• ENTRIES PROVIDED:
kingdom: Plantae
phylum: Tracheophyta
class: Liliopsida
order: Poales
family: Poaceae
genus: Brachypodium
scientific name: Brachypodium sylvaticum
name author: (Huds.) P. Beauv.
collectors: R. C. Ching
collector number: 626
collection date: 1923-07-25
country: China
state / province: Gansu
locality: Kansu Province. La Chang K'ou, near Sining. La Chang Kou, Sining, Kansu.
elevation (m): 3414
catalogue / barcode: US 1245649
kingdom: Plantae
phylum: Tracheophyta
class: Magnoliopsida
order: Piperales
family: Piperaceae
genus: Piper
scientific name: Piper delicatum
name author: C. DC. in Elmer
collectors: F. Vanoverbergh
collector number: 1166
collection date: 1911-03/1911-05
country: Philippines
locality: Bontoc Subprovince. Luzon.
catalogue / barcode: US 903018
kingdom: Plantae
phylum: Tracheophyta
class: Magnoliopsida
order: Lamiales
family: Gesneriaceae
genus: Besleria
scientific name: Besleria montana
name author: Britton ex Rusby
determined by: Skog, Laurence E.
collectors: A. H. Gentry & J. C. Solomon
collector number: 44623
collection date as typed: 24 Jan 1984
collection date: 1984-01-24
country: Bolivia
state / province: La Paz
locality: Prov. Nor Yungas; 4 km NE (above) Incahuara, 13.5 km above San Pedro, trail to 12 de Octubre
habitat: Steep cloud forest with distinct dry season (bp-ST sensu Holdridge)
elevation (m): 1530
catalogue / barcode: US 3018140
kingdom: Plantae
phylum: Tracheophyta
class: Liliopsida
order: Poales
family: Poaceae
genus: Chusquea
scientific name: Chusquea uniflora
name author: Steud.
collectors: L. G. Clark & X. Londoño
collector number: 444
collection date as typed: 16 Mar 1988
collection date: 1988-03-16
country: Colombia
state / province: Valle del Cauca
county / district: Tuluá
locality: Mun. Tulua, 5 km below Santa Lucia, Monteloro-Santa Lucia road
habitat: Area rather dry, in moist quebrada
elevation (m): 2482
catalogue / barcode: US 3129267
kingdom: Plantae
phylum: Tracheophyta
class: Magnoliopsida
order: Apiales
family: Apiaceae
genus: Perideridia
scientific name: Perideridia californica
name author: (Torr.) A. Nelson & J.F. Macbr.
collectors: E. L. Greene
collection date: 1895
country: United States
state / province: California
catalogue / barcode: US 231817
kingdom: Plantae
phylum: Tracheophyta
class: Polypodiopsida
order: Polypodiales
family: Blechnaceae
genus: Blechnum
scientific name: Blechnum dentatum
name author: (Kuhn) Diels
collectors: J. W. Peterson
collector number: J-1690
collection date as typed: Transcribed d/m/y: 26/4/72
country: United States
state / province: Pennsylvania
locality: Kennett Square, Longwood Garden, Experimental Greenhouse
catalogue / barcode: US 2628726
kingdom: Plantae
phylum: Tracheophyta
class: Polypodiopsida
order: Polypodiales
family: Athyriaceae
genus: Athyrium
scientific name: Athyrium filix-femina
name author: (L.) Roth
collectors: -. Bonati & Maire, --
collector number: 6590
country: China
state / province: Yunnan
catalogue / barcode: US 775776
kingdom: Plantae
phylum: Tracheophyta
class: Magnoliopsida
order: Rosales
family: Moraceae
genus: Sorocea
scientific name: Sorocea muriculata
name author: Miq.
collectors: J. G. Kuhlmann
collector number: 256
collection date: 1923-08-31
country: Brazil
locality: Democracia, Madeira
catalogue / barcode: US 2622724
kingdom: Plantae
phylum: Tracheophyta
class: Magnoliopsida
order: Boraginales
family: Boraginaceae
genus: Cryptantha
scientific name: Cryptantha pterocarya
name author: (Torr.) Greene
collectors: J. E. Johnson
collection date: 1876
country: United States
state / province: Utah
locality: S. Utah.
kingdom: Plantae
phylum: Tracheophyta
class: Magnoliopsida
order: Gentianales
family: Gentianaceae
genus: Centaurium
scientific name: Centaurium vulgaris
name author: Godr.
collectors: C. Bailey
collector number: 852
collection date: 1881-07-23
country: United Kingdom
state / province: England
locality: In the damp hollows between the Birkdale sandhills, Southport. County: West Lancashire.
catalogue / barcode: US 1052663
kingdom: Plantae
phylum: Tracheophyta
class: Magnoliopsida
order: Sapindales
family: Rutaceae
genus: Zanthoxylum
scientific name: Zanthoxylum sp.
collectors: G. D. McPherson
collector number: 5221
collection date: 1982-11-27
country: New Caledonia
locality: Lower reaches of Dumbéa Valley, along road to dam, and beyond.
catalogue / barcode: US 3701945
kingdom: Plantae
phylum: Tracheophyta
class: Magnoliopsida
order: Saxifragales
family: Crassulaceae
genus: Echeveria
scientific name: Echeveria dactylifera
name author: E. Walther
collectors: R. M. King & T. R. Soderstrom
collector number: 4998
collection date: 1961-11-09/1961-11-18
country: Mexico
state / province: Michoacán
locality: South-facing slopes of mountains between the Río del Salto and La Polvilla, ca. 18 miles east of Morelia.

• TO DO: Swap "collectors" for "gathered by" throughout the items above and leave every other line unchanged.

• EXPECTED ANSWER:
kingdom: Plantae
phylum: Tracheophyta
class: Liliopsida
order: Poales
family: Poaceae
genus: Brachypodium
scientific name: Brachypodium sylvaticum
name author: (Huds.) P. Beauv.
gathered by: R. C. Ching
collector number: 626
collection date: 1923-07-25
country: China
state / province: Gansu
locality: Kansu Province. La Chang K'ou, near Sining. La Chang Kou, Sining, Kansu.
elevation (m): 3414
catalogue / barcode: US 1245649
kingdom: Plantae
phylum: Tracheophyta
class: Magnoliopsida
order: Piperales
family: Piperaceae
genus: Piper
scientific name: Piper delicatum
name author: C. DC. in Elmer
gathered by: F. Vanoverbergh
collector number: 1166
collection date: 1911-03/1911-05
country: Philippines
locality: Bontoc Subprovince. Luzon.
catalogue / barcode: US 903018
kingdom: Plantae
phylum: Tracheophyta
class: Magnoliopsida
order: Lamiales
family: Gesneriaceae
genus: Besleria
scientific name: Besleria montana
name author: Britton ex Rusby
determined by: Skog, Laurence E.
gathered by: A. H. Gentry & J. C. Solomon
collector number: 44623
collection date as typed: 24 Jan 1984
collection date: 1984-01-24
country: Bolivia
state / province: La Paz
locality: Prov. Nor Yungas; 4 km NE (above) Incahuara, 13.5 km above San Pedro, trail to 12 de Octubre
habitat: Steep cloud forest with distinct dry season (bp-ST sensu Holdridge)
elevation (m): 1530
catalogue / barcode: US 3018140
kingdom: Plantae
phylum: Tracheophyta
class: Liliopsida
order: Poales
family: Poaceae
genus: Chusquea
scientific name: Chusquea uniflora
name author: Steud.
gathered by: L. G. Clark & X. Londoño
collector number: 444
collection date as typed: 16 Mar 1988
collection date: 1988-03-16
country: Colombia
state / province: Valle del Cauca
county / district: Tuluá
locality: Mun. Tulua, 5 km below Santa Lucia, Monteloro-Santa Lucia road
habitat: Area rather dry, in moist quebrada
elevation (m): 2482
catalogue / barcode: US 3129267
kingdom: Plantae
phylum: Tracheophyta
class: Magnoliopsida
order: Apiales
family: Apiaceae
genus: Perideridia
scientific name: Perideridia californica
name author: (Torr.) A. Nelson & J.F. Macbr.
gathered by: E. L. Greene
collection date: 1895
country: United States
state / province: California
catalogue / barcode: US 231817
kingdom: Plantae
phylum: Tracheophyta
class: Polypodiopsida
order: Polypodiales
family: Blechnaceae
genus: Blechnum
scientific name: Blechnum dentatum
name author: (Kuhn) Diels
gathered by: J. W. Peterson
collector number: J-1690
collection date as typed: Transcribed d/m/y: 26/4/72
country: United States
state / province: Pennsylvania
locality: Kennett Square, Longwood Garden, Experimental Greenhouse
catalogue / barcode: US 2628726
kingdom: Plantae
phylum: Tracheophyta
class: Polypodiopsida
order: Polypodiales
family: Athyriaceae
genus: Athyrium
scientific name: Athyrium filix-femina
name author: (L.) Roth
gathered by: -. Bonati & Maire, --
collector number: 6590
country: China
state / province: Yunnan
catalogue / barcode: US 775776
kingdom: Plantae
phylum: Tracheophyta
class: Magnoliopsida
order: Rosales
family: Moraceae
genus: Sorocea
scientific name: Sorocea muriculata
name author: Miq.
gathered by: J. G. Kuhlmann
collector number: 256
collection date: 1923-08-31
country: Brazil
locality: Democracia, Madeira
catalogue / barcode: US 2622724
kingdom: Plantae
phylum: Tracheophyta
class: Magnoliopsida
order: Boraginales
family: Boraginaceae
genus: Cryptantha
scientific name: Cryptantha pterocarya
name author: (Torr.) Greene
gathered by: J. E. Johnson
collection date: 1876
country: United States
state / province: Utah
locality: S. Utah.
kingdom: Plantae
phylum: Tracheophyta
class: Magnoliopsida
order: Gentianales
family: Gentianaceae
genus: Centaurium
scientific name: Centaurium vulgaris
name author: Godr.
gathered by: C. Bailey
collector number: 852
collection date: 1881-07-23
country: United Kingdom
state / province: England
locality: In the damp hollows between the Birkdale sandhills, Southport. County: West Lancashire.
catalogue / barcode: US 1052663
kingdom: Plantae
phylum: Tracheophyta
class: Magnoliopsida
order: Sapindales
family: Rutaceae
genus: Zanthoxylum
scientific name: Zanthoxylum sp.
gathered by: G. D. McPherson
collector number: 5221
collection date: 1982-11-27
country: New Caledonia
locality: Lower reaches of Dumbéa Valley, along road to dam, and beyond.
catalogue / barcode: US 3701945
kingdom: Plantae
phylum: Tracheophyta
class: Magnoliopsida
order: Saxifragales
family: Crassulaceae
genus: Echeveria
scientific name: Echeveria dactylifera
name author: E. Walther
gathered by: R. M. King & T. R. Soderstrom
collector number: 4998
collection date: 1961-11-09/1961-11-18
country: Mexico
state / province: Michoacán
locality: South-facing slopes of mountains between the Río del Salto and La Polvilla, ca. 18 miles east of Morelia.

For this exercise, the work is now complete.